**Task objective:**
Search the entries for the word "scroll". Copy each line in which it is found.

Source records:
-- Opening Marker --

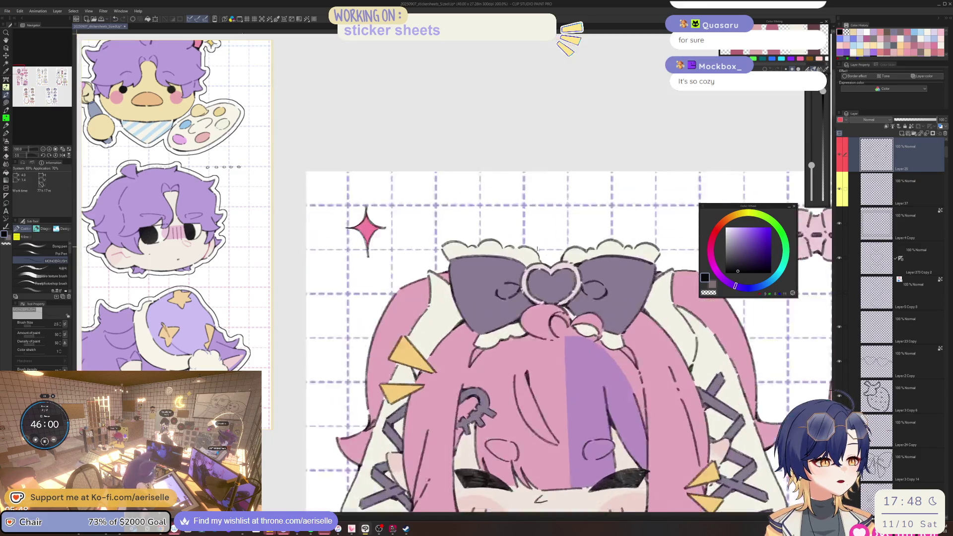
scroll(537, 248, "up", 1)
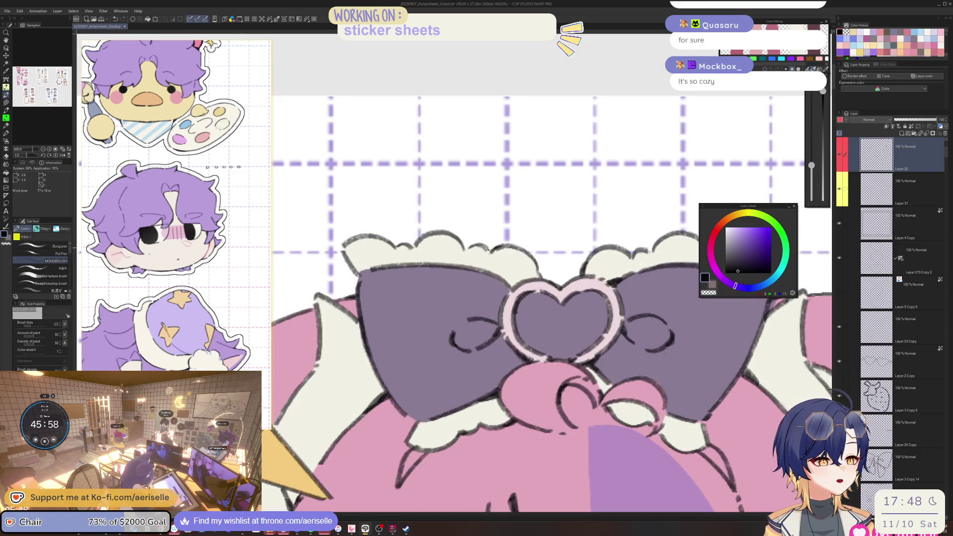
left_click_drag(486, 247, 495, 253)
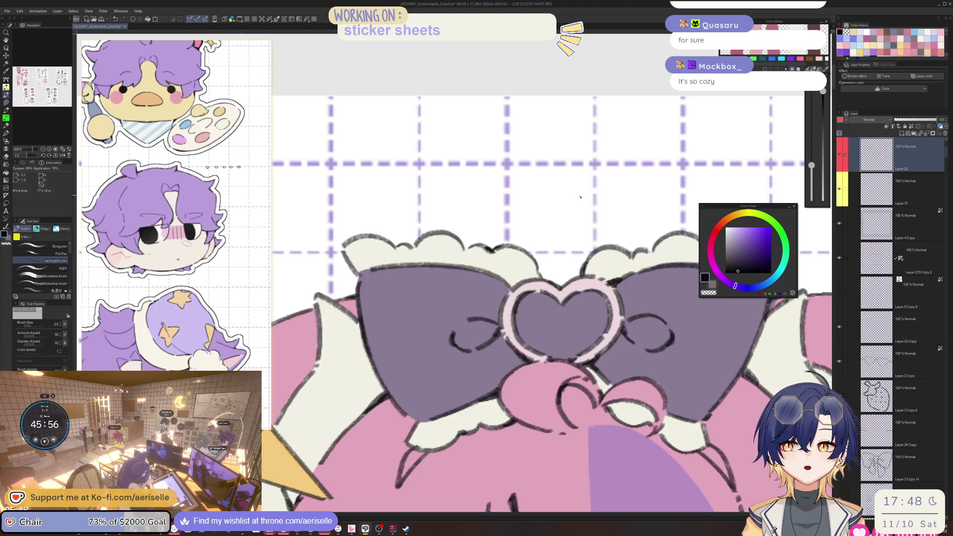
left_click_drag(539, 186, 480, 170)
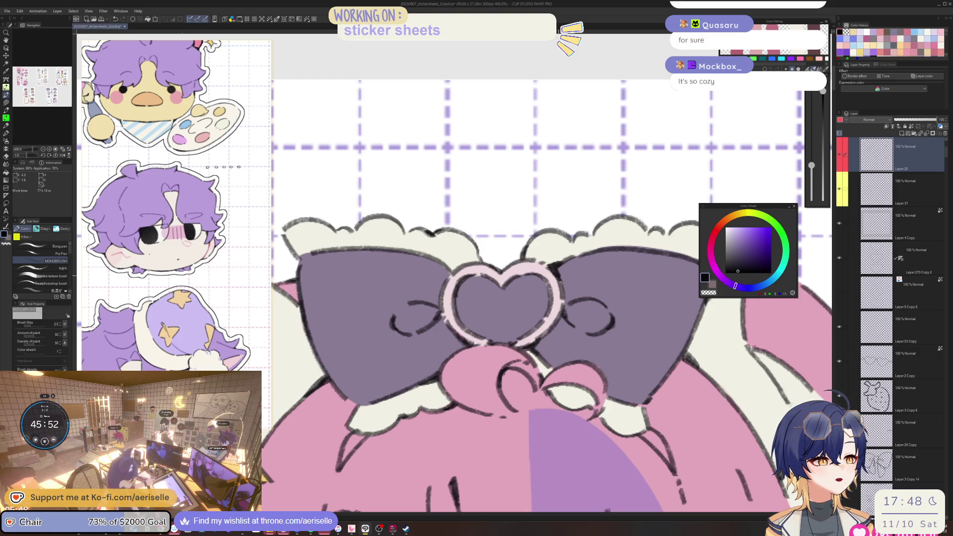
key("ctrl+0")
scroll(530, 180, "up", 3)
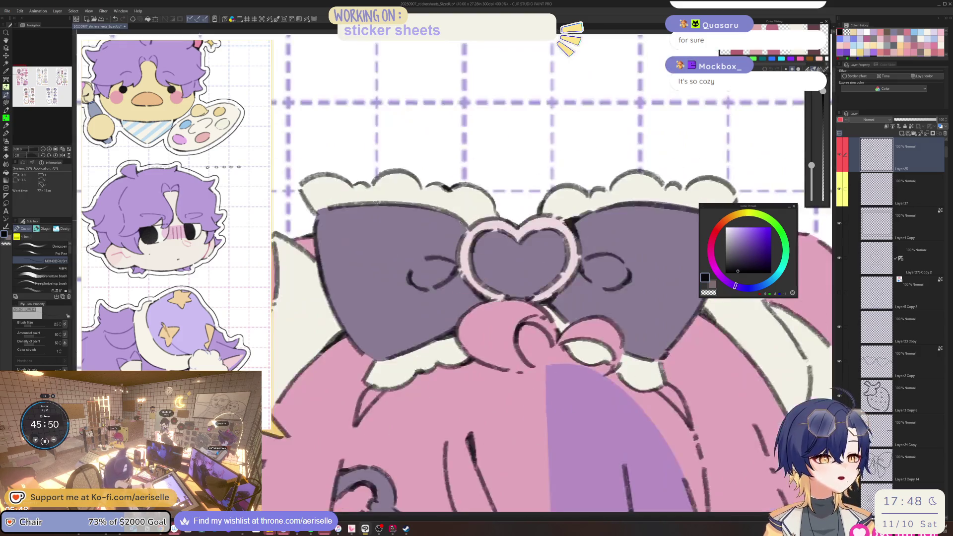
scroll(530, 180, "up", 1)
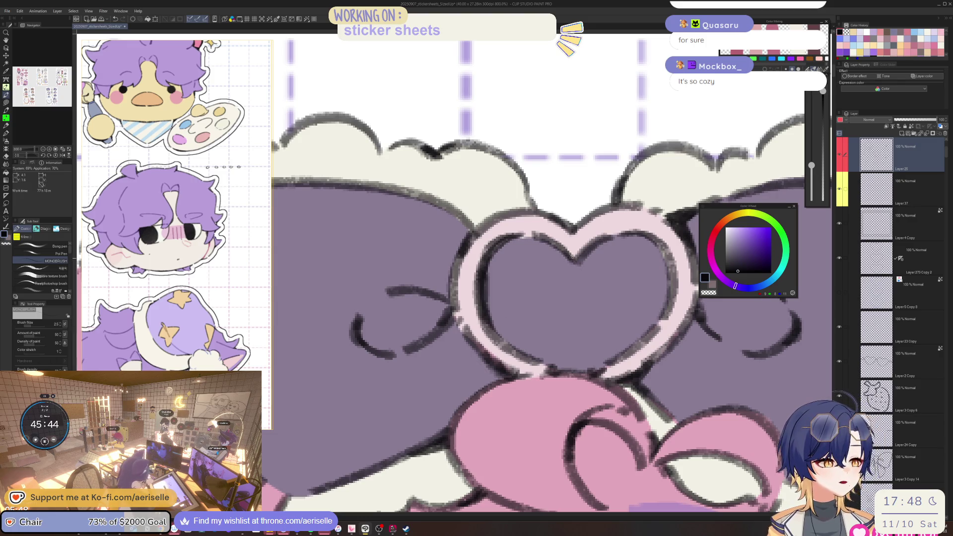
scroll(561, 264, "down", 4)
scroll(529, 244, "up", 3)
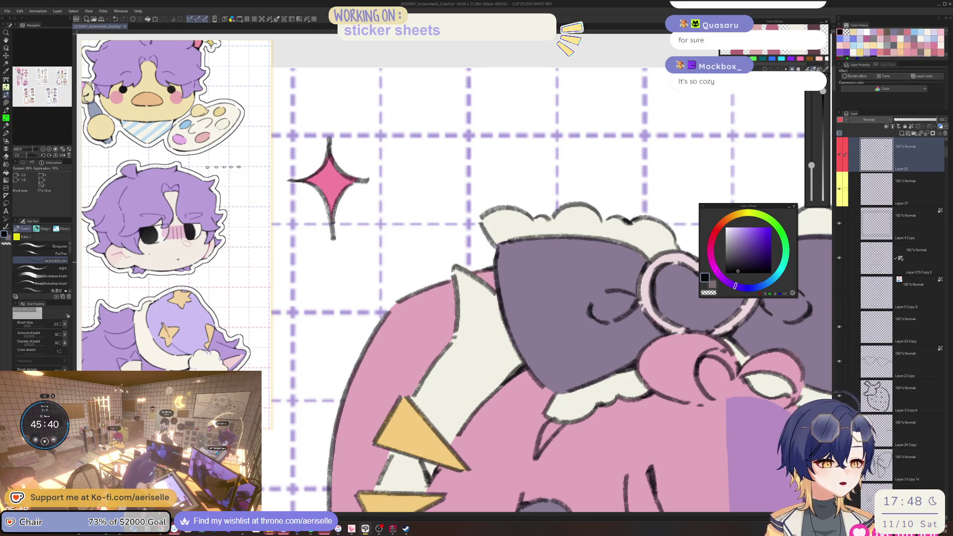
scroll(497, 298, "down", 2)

-- Closing Marker --
-- Opening Marker --

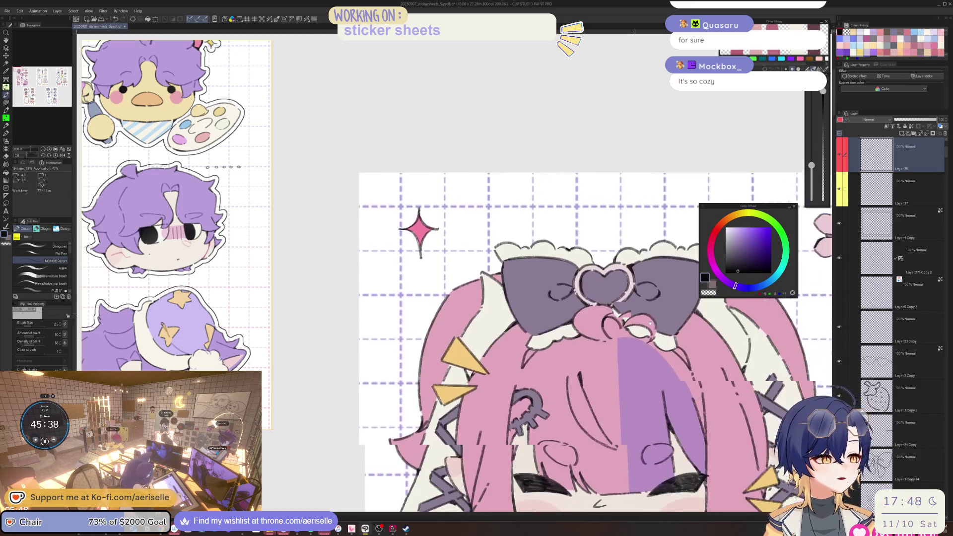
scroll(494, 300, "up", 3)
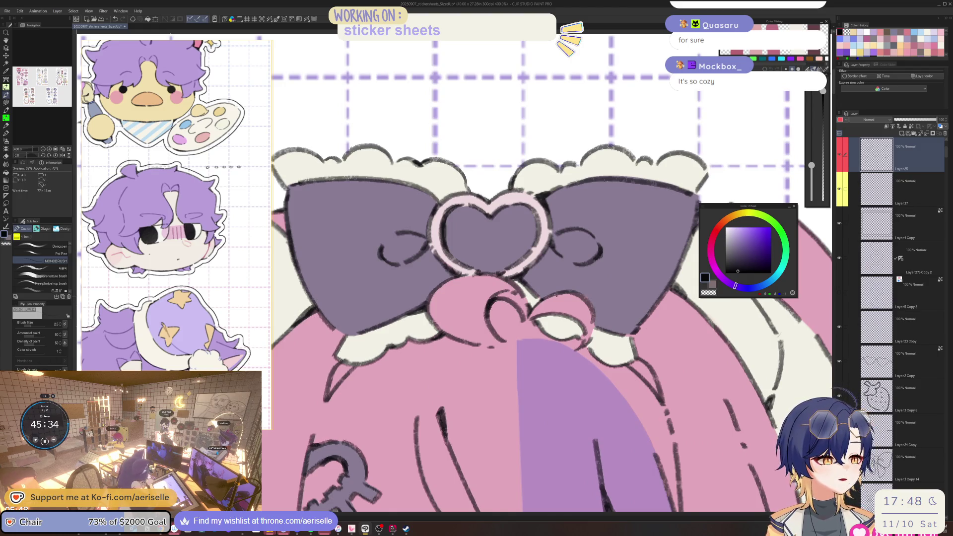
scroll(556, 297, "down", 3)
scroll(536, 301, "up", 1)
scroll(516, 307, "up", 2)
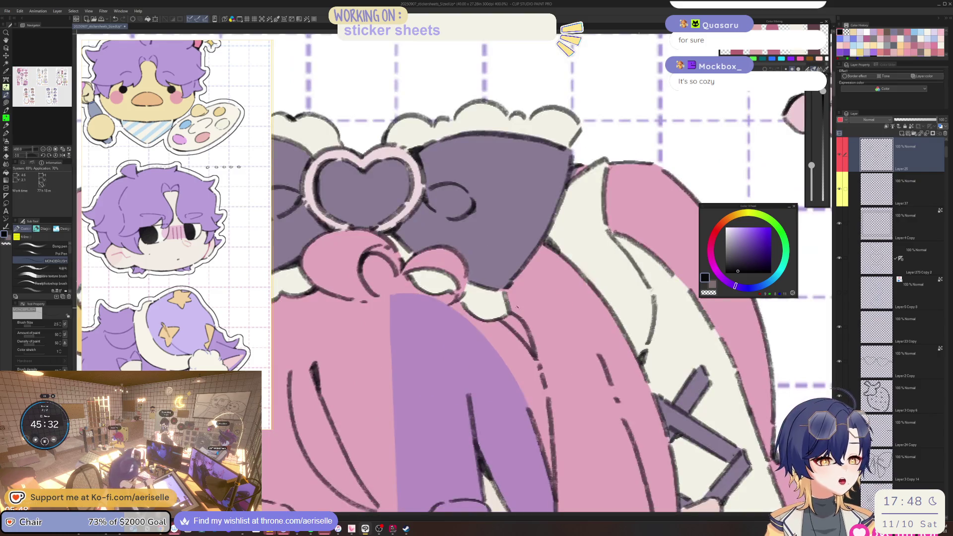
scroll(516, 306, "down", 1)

-- Closing Marker --

**Reply:**
scroll(537, 248, "up", 1)
scroll(530, 180, "up", 3)
scroll(530, 180, "up", 1)
scroll(561, 264, "down", 4)
scroll(529, 244, "up", 3)
scroll(497, 298, "down", 2)
scroll(494, 300, "up", 3)
scroll(556, 297, "down", 3)
scroll(536, 301, "up", 1)
scroll(516, 307, "up", 2)
scroll(516, 306, "down", 1)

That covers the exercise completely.